All of the HR people out there right now are reading this and rolling their eyes. I am not an organizational expert and I have no experience with the day to day of HR teams. Like the prospects of job evolution within a company, there are very real limits to how much you can increase everyone’s pay in a given year. But there is also only so far you can go if you have to onboard new team members every six months because people are not sticking around. Recruitment costs as a portion of salary are 11% in France. Why not get that number down by flipping some of that spent money that goes to recruiting services and give it to your good employees?

In the digital space, a quick scroll on Linkedin will show you jobs that are available often with their corresponding salary. Salaries vary wildly based on things like location (cities pay more than the countryside) but some things are still relatively constant. A company seeking an SEO expert with an offer of 32K euro is not going to cut it anywhere, since an “expert” needs at least a few years of experience to build up expertise that can be valuable. Entry-level jobs can justify low salaries in exchange for providing valuable experience, but when you go hunting for a specialist, you should be prepared to offer a special wage.

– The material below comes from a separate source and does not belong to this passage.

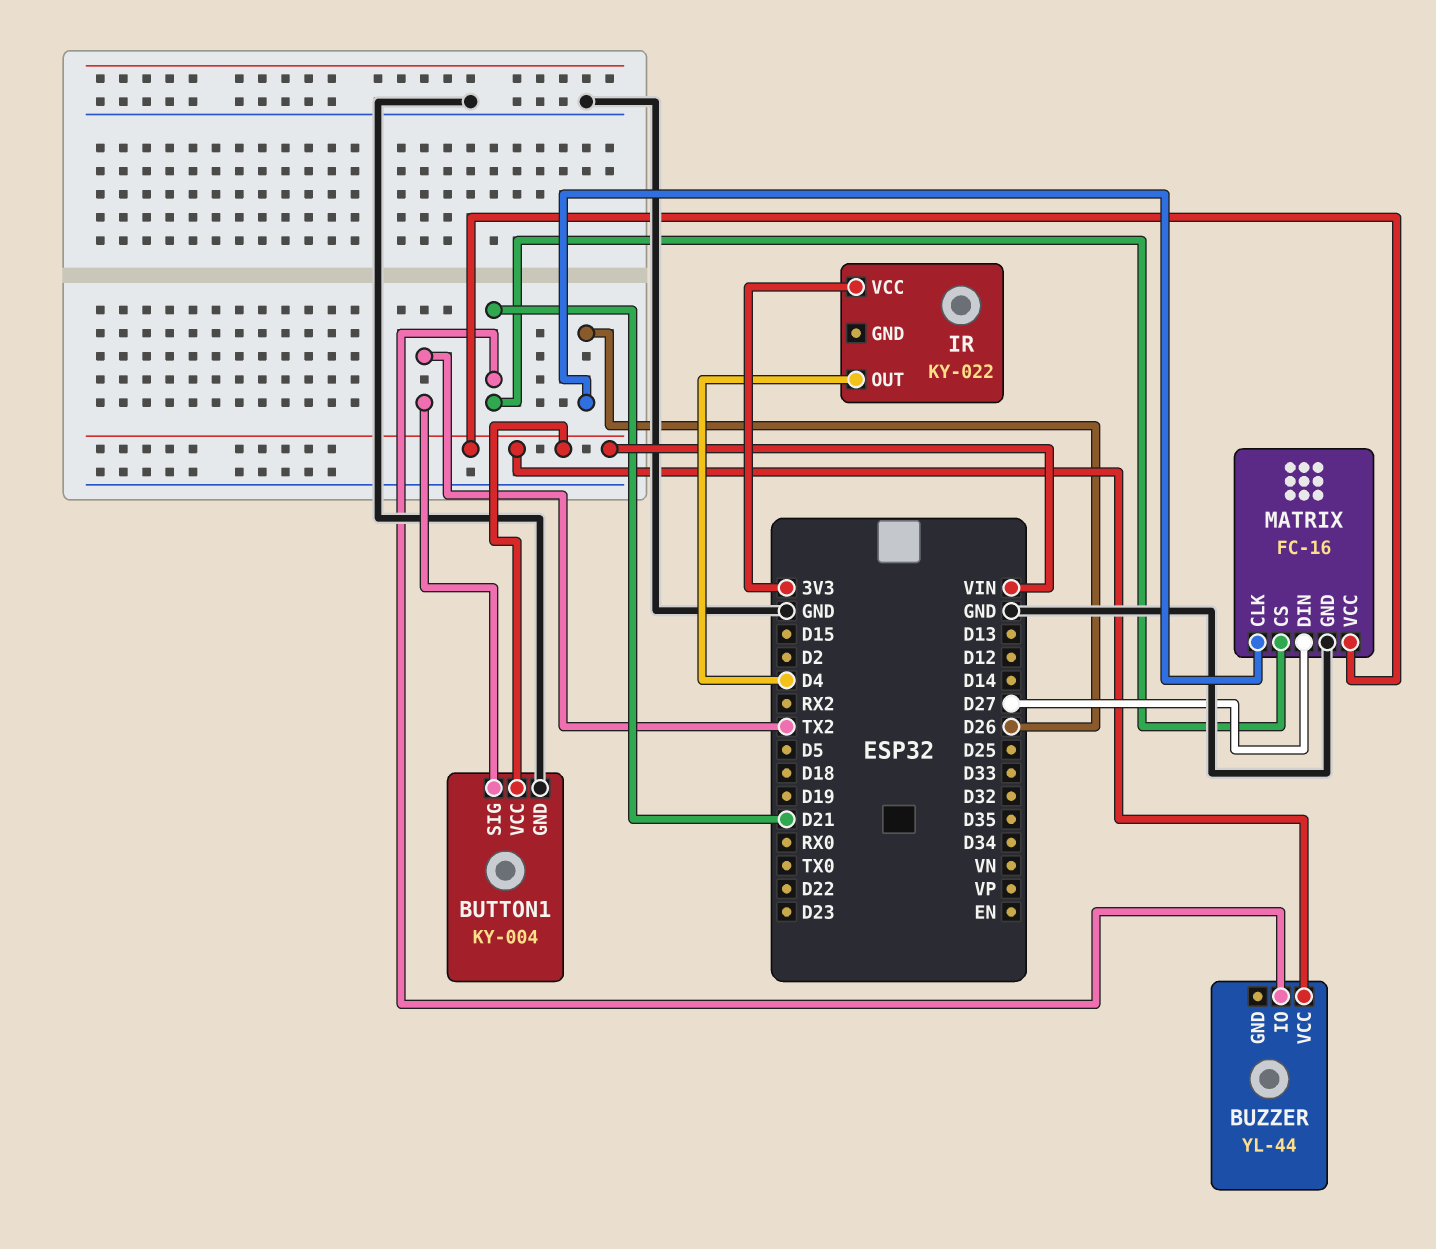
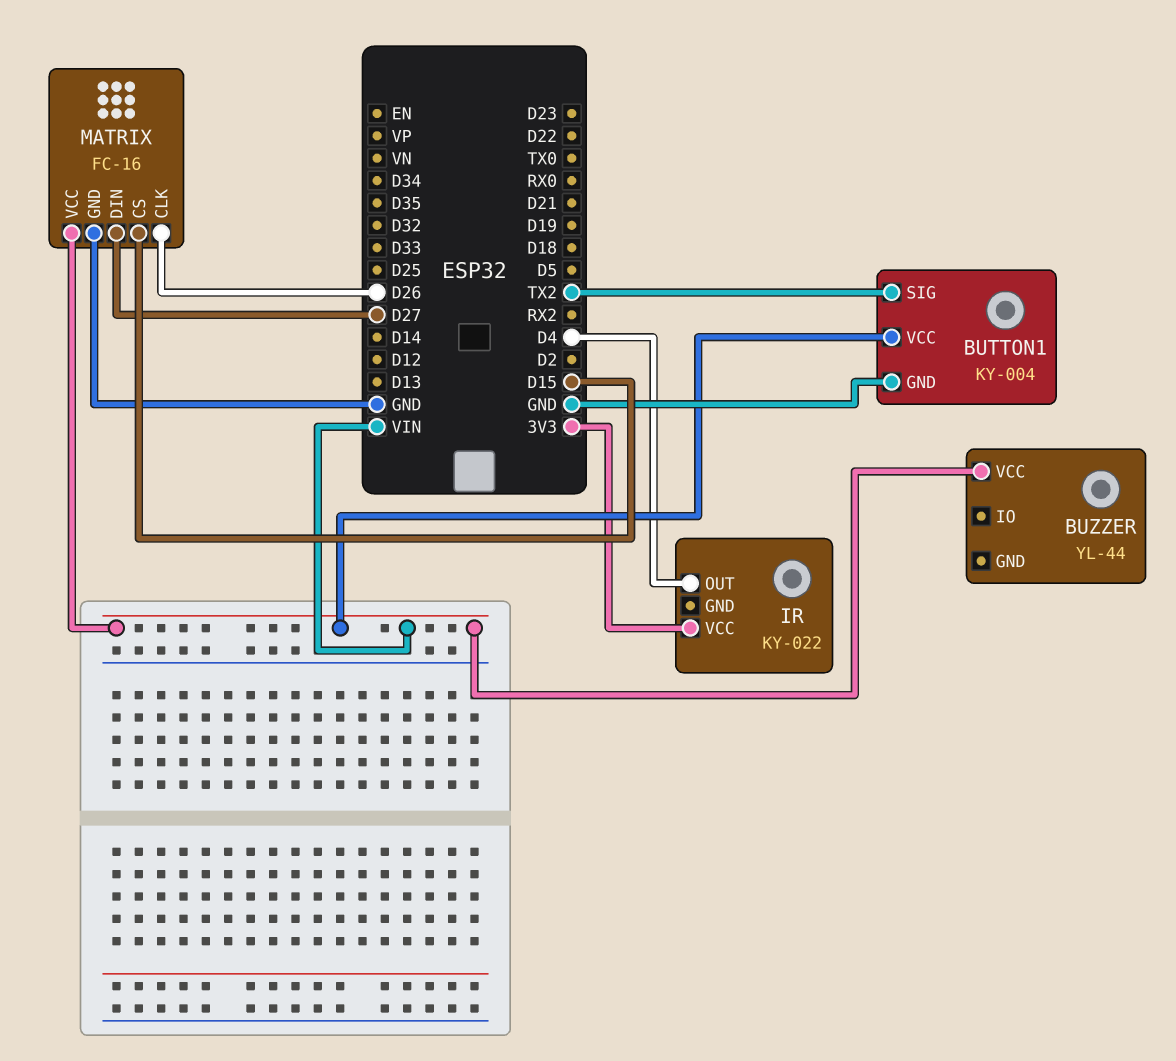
BUZZER pin IO: D21 -> none
MATRIX pin CS: D21 -> D15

Companies that get a reputation for paying well are entitled to a tsunami of job applications for each opening, which is a big assist in finding great people to work for you. Be clear with candidates that your company is willing to pay top dollar for top talent. That generous offer coupled with the prospect of significant raises in the future is strong motivation for accepting an offer and sticking around.

In sum

It’s true, all of these points could potentially be applied to many a position and employee in a company. Who doesn’t want to work for a company that helps them grow, with great infrastructure, that asks them for imput, gives them license, and pays them well? But they are particularly salient for digital profiles in today’s international job market. The headhunters who communicate these tangible benefits the best will get a leg up on the race to the top.